Selon Le Monde – Politique, le programme économique de la gauche ne peut plus se contenter de se focaliser sur la répartition des richesses existantes. Dans une tribune publiée par le quotidien, Simon-Pierre Sengayrac, codirecteur de l’Observatoire de l’économie de la Fondation Jean Jaurès, estime qu’il est indispensable d’intégrer une véritable doctrine de production à toute ambition progressiste.
Cette réflexion intervient alors que les débats sur la transition écologique et les mutations industrielles s’intensifient en France. Le chercheur souligne que sans une approche structurée de la création de valeur, les politiques redistributives risquent de rester inefficaces, voire contre-productives. Autant dire que la gauche se trouve aujourd’hui confrontée à un dilemme : comment concilier justice sociale et dynamisme économique ?
Ce qu'il faut retenir
- Simon-Pierre Sengayrac, codirecteur de l’Observatoire de l’économie de la Fondation Jean Jaurès, publie une tribune dans Le Monde pour critiquer l’approche actuelle de la gauche en matière économique.
- Il estime que le programme progressiste doit inclure une doctrine de production, et non se limiter à la répartition des richesses.
- Cette réflexion s’inscrit dans un contexte de mutations industrielles et de transition écologique en France.
- Le chercheur avertit que les politiques redistributives risquent de rester inefficaces sans une vision claire de la création de richesse.
Une critique des politiques redistributives traditionnelles
Dans sa tribune, Simon-Pierre Sengayrac ne remet pas en cause l’importance de la redistribution, mais il en souligne les limites. « Une politique économique progressiste ne peut se contenter de taxer les plus aisés pour financer des transferts sociaux », explique-t-il. Pour lui, cette approche, bien que nécessaire, ne suffit pas à transformer en profondeur l’économie française. Il rappelle que la richesse ne se crée pas ex nihilo : elle dépend des choix industriels, technologiques et écologiques d’un pays.
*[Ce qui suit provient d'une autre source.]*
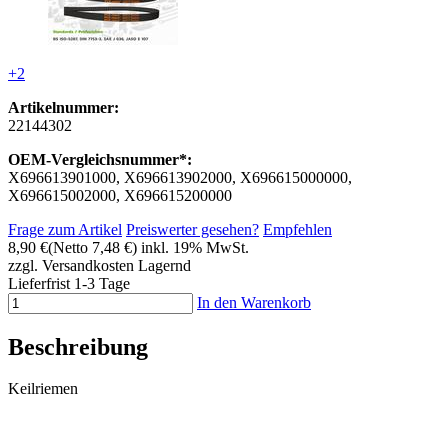
+2
Artikelnummer:
22144302
OEM-Vergleichsnummer*:
X696613901000, X696613902000, X696615000000,
X696615002000, X696615200000
Frage zum Artikel
Preiswerter gesehen?
Empfehlen
8,90 €
(Netto 7,48 €)
inkl. 19% MwSt.
zzgl. Versandkosten
Lagernd
Lieferfrist 1-3 Tage
In den Warenkorb
Beschreibung
Keilriemen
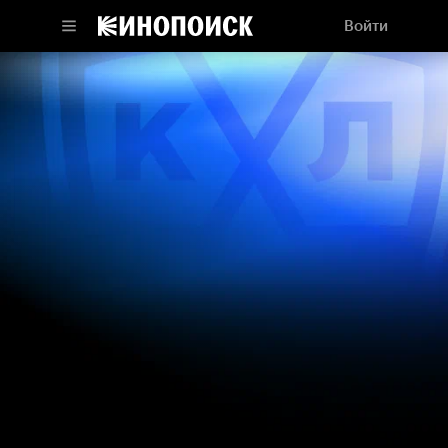
Войти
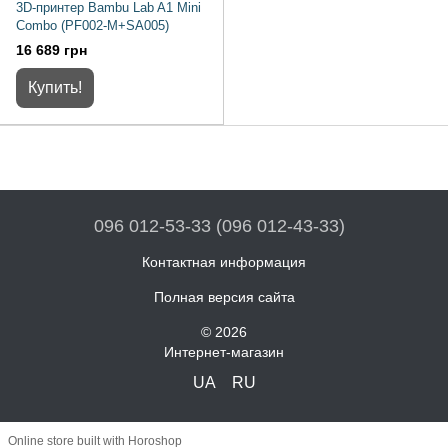
3D-принтер Bambu Lab A1 Mini
Combo (PF002-M+SA005)
16 689 грн
Купить!
096 012-53-33 (096 012-43-33)
Контактная информация
Полная версия сайта
© 2026
Интернет-магазин
UA
RU
Online store built with Horoshop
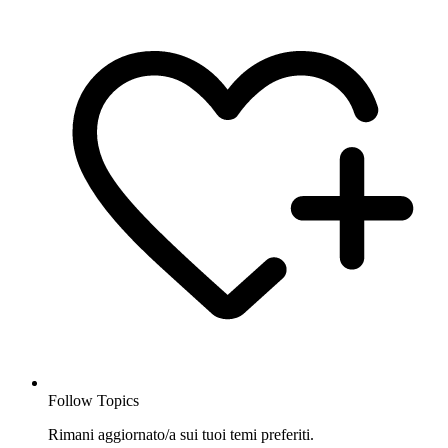
Follow Topics
Rimani aggiornato/a sui tuoi temi preferiti.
Le chercheur prend l’exemple des débats sur la fiscalité des entreprises. Selon lui, une gauche qui se contente de critiquer les profits sans proposer d’alternatives concrètes en matière d’investissement et d’innovation risque de rester dans le statu quo. « Il ne s’agit pas seulement de savoir comment partager un gâteau, mais comment le faire grandir », résume-t-il. Cette critique vise particulièrement les discours qui opposent systématiquement capital et travail, sans envisager des modèles hybrides.
La nécessité d’une doctrine de production
Pour Simon-Pierre Sengayrac, la gauche doit élaborer une « doctrine de production » qui définisse ses priorités industrielles et technologiques. Cela pourrait passer par des investissements massifs dans les secteurs clés de la transition écologique, comme les énergies renouvelables ou la rénovation thermique des bâtiments. Mais aussi par une refonte des politiques publiques en matière d’innovation, afin de soutenir les filières d’avenir sans tomber dans le dirigisme.
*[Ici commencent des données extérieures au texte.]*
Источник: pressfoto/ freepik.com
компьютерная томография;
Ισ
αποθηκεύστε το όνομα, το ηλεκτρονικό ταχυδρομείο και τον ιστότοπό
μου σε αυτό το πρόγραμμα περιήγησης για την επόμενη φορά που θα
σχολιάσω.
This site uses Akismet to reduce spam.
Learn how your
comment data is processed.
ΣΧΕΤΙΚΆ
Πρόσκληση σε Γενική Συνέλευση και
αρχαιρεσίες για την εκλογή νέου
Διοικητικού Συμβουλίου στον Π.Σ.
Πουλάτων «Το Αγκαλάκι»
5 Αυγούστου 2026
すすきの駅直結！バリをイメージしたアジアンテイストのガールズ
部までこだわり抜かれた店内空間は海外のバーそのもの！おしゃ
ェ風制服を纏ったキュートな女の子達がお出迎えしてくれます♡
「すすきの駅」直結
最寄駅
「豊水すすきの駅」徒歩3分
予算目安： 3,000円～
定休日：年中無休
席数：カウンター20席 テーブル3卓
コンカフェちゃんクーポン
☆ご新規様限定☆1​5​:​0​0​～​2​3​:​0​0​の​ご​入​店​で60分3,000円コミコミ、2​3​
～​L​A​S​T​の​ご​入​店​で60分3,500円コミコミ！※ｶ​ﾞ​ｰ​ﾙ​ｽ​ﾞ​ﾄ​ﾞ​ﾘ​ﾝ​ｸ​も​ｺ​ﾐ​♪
Le chercheur cite l’exemple de l’Allemagne, souvent présentée comme un modèle en matière de politique industrielle. « Berlin a su combiner protection sociale et compétitivité grâce à une stratégie industrielle ambitieuse », souligne-t-il. Il ne s’agit pas, pour lui, de copier des modèles étrangers, mais de s’inspirer de leurs méthodes pour construire une vision française. Cette approche implique aussi de repenser le rôle de l’État, non plus comme un simple régulateur, mais comme un acteur capable de piloter des secteurs stratégiques.
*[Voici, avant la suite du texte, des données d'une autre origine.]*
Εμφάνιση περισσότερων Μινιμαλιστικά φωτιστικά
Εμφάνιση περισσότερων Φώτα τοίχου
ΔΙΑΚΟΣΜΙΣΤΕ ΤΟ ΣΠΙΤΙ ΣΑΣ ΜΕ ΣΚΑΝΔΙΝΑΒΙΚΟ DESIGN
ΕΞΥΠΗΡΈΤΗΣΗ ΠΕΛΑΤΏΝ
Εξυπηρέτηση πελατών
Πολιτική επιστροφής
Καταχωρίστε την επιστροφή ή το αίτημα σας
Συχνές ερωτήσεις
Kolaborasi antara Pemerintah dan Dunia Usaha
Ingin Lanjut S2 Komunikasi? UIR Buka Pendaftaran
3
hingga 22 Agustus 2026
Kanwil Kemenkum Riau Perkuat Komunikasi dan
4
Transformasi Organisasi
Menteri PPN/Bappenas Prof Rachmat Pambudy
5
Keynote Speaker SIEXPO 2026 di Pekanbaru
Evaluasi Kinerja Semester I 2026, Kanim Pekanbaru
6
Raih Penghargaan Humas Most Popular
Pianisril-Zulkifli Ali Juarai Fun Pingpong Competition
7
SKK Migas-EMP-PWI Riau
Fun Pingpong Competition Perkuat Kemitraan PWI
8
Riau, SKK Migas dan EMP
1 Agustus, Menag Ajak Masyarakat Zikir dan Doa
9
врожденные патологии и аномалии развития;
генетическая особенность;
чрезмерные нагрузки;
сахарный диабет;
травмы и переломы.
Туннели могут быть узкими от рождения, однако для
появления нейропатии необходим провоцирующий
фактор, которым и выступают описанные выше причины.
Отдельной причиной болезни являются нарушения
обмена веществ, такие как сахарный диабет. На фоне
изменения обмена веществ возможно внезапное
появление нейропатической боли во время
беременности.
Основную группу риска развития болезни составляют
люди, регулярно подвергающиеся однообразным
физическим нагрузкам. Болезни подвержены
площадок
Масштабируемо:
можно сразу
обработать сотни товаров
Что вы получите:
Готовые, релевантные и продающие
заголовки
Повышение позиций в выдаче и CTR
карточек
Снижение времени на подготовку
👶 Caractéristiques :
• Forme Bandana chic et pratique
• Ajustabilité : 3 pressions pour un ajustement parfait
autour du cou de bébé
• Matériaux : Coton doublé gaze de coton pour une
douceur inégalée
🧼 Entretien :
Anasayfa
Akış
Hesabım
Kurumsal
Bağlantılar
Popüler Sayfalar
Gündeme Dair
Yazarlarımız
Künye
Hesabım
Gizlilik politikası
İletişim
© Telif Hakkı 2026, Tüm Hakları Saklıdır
Simon-Pierre Sengayrac, dont la tribune a suscité des réactions dans les cercles progressistes, devrait poursuivre ses travaux au sein de la Fondation Jean Jaurès. Ses prises de position pourraient influencer les orientations économiques de la gauche pour les années à venir, notamment en vue des élections législatives de 2027.
Pour le chercheur, il s’agit d’une approche structurée qui combine des choix industriels, technologiques et écologiques pour créer de la richesse. Elle doit permettre à la gauche de ne plus se contenter de redistribuer, mais de transformer l’économie en profondeur.
L’Allemagne est souvent citée pour sa capacité à concilier compétitivité économique et protection sociale, notamment grâce à une politique industrielle active. Le chercheur souligne que ce modèle pourrait inspirer la France, à condition d’adapter les méthodes aux spécificités locales.